Stored dataset items:
════════════════════

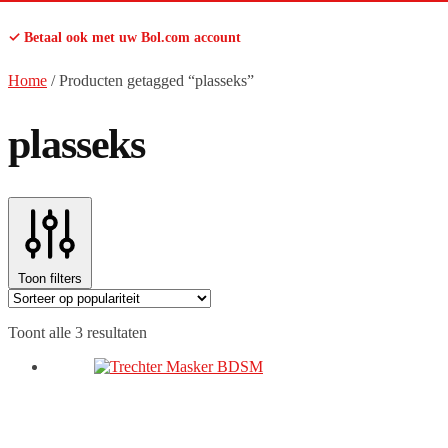
✓ Betaal ook met uw Bol.com account
Home
/
Producten getagged “plasseks”
plasseks
Toon filters
Gesorteerd
Toont alle 3 resultaten
op
populariteit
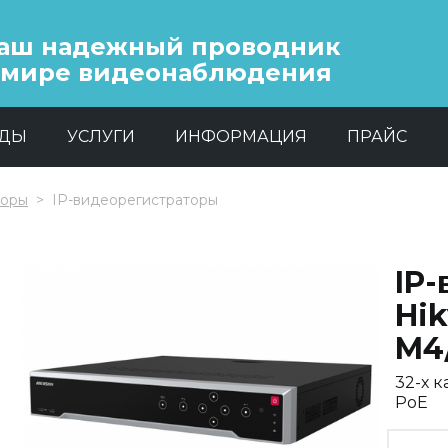
аш надежный проводник
 мире видеонаблюдения
НДЫ
УСЛУГИ
ИНФОРМАЦИЯ
ПРАЙС
торы
IP-видеорегистраторы
IP
Hik
M4
32-х 
PoE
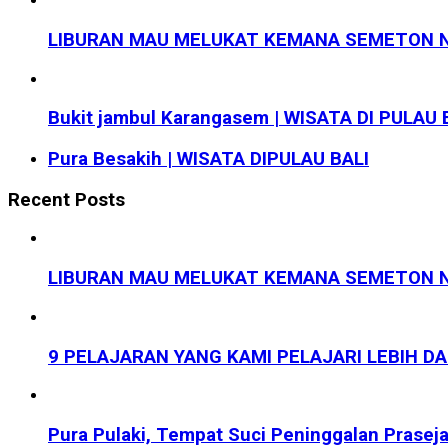
LIBURAN MAU MELUKAT KEMANA SEMETON N
Bukit jambul Karangasem | WISATA DI PULAU 
Pura Besakih | WISATA DIPULAU BALI
Recent Posts
LIBURAN MAU MELUKAT KEMANA SEMETON N
9 PELAJARAN YANG KAMI PELAJARI LEBIH D
Pura Pulaki, Tempat Suci Peninggalan Prasej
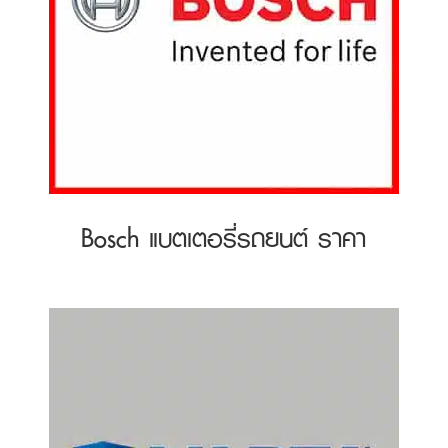
Bosch แบตเตอรี่รถยนต์ ราคา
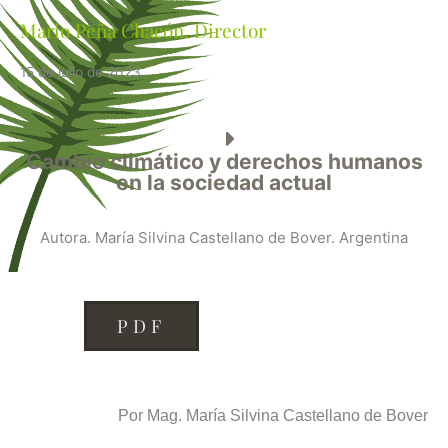
Mario Peña Chacón. Director
15 de julio de 2023
Cambio climático y derechos humanos
en la sociedad actual
Autora. María Silvina Castellano de Bover. Argentina
PDF
Por Mag. María Silvina Castellano de Bover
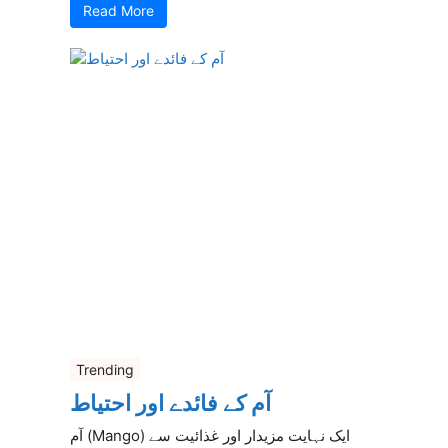
Read More
Trending
آم کے فائدے اور احتیاط
آم (Mango) ایک نہایت مزیدار اور غذائیت سے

════════════════════

Would you please return all lines of the data that include the word "plasseks"?

### Expected answer
Producten getagged “plasseks”
plasseks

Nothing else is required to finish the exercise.